---- DATA EXTRACT

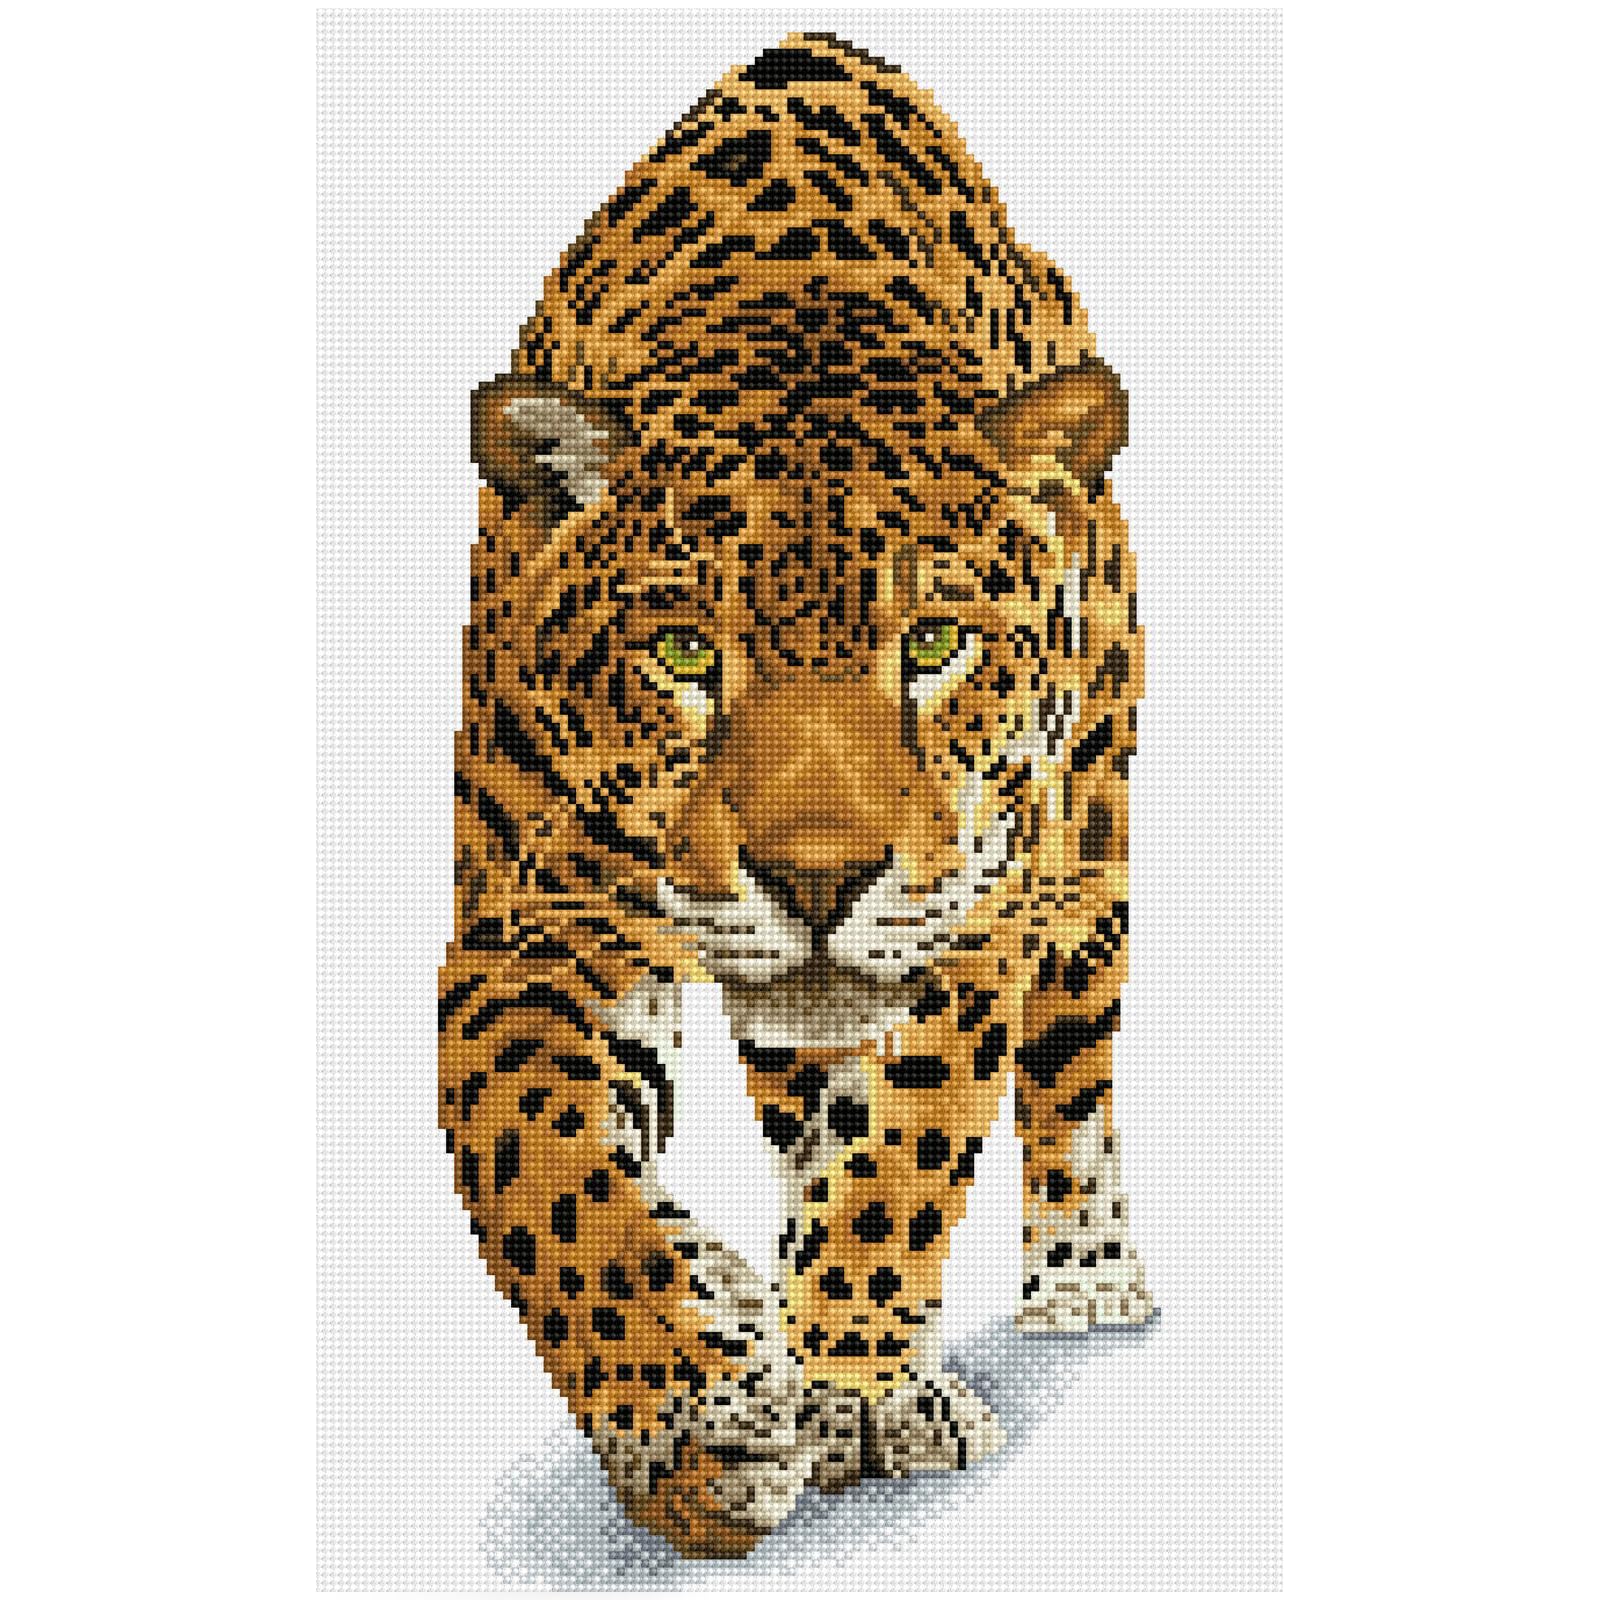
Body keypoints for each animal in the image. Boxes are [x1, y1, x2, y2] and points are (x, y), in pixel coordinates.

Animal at [440, 32, 1151, 1558]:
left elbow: (907, 1149)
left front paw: (860, 1388)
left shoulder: (977, 917)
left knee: (1072, 1067)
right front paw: (694, 1426)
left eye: (933, 647)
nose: (817, 879)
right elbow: (547, 1176)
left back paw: (1083, 1272)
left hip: (1092, 850)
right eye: (683, 653)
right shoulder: (530, 933)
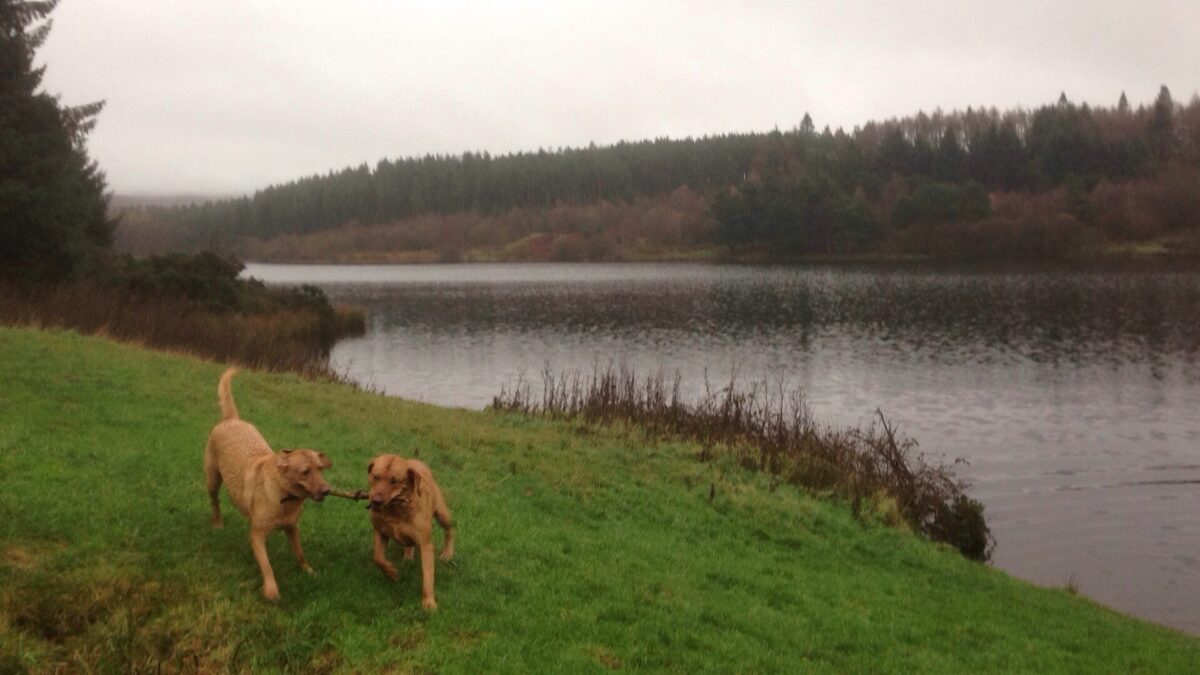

--------

A faithful copy of the entries above is needed, one that contains no images.

■ WRITTEN RESPONSE ■
Body keypoints for each animal in the image. Boxes are [x1, y1, x2, y2] and points are (x, y), in pixel coordinates.

Animal at [440, 32, 1151, 1558]:
left elbow: (907, 1149)
left front paw: (860, 1388)
left shoulder: (977, 917)
left knee: (1072, 1067)
right front paw: (694, 1426)
left eye: (933, 647)
nose: (817, 879)
right elbow: (547, 1176)
left back paw: (1083, 1272)
left hip: (1092, 850)
right eye: (683, 653)
right shoulder: (530, 933)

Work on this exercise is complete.